= John Edmund Reade =

English poet and novelist

John Edmund Reade (1800–1870) was an English poet and novelist.

==Life==
Reade was born in 1800 at Broadwell, near Stow-on-the-Wold in Gloucestershire, the son of Thomas Reade of Barton Manor, Berkshire, and his wife Catherine, daughter of Sir John Hill. His grandfather, Sir John Reade, was fourth baronet, being the great-grandson of Compton Reade of Shipton Court, Oxfordshire.

I felt I stood on sacred ground that hallowed was to me,
To boyhood's years far faded on the verge of memory:
Sacred to me the grey-haired man who drank God's blessed air,
Though thirty years had rolled away since last I entered there!

The oak drooped o'er that gate, a withered thing in dead repose.
Grey Doulting's spire above the waste a sheeted spectre rose;
And Mendip's bleak and barren heights again enclosed me round,
Like faces of forgotten friends met on forgotten ground.

Reade was educated at a school at Doulting, near Shepton Mallet. His first work, a collection of poems entitled The Broken Heart, was published in 1825. He was to devote the rest of his life to literature, although he was severely criticised for lack of originality: Edward Irving Carlyle, in the first edition of the Dictionary of National Biography, says he "developed a remarkable capacity for plagiarism", adding that "Byron served for his chief model, but his poems and plays are full of sentiments and phrases taken undisguisedly from the best-known writings of Scott, Wordsworth, Ben Jonson, Croly, and others." His "Cain, the Wanderer" (1830), however, earned him an introduction to Coleridge and was praised by Goethe. In 1838, after a long stay in the southern Europe, he published his longest poem, Italy, which, according to Carlyle, "bears a close resemblance to Childe Harold, reproducing even the dying gladiator".

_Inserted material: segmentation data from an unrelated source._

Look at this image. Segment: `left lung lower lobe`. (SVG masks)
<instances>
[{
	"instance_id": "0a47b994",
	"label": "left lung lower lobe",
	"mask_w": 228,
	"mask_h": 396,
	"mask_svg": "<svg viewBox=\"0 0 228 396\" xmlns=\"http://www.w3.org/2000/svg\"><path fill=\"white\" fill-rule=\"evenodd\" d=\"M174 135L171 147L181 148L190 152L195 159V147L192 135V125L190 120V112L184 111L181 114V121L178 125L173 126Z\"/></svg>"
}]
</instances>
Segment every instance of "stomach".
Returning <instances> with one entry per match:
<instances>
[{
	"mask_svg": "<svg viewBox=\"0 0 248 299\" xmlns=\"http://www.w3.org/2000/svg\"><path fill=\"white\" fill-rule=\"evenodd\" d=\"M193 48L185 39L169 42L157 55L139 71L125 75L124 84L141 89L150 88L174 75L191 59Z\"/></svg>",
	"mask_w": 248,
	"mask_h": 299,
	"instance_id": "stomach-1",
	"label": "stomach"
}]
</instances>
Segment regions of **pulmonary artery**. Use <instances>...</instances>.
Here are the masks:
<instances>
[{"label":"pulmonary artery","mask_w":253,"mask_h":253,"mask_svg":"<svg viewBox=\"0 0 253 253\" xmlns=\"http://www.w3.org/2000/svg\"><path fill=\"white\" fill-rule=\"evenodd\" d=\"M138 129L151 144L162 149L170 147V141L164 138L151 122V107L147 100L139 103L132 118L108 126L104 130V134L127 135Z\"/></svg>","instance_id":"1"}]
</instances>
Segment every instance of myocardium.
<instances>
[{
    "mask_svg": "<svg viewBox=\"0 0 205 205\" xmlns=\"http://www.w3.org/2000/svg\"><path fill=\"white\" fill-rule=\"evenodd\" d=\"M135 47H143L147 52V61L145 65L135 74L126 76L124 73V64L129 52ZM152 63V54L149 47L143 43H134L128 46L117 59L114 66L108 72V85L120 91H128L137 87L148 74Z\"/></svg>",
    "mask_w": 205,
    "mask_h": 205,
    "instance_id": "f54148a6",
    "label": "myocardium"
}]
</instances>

His other publications included Sibyl Leaves: Poems (1827); The Revolt of the Angels, an epic drama (1830); Catiline, a tragedy (1839); Prose from the South (1846); and the novels The Light of other Days (1858), Wait and Hope (1859) and Saturday Sterne (1862). Several collected editions of his poems were published, the most complete being that of 1865, in three volumes.

Reade lived in Bath and the west of England for most of his life, but also spent considerable periods in central and southern Europe. He died on 17 September 1870.

A portrait of Reade by Thomas Brigstocke was exhibited at the Royal Academy in 1850.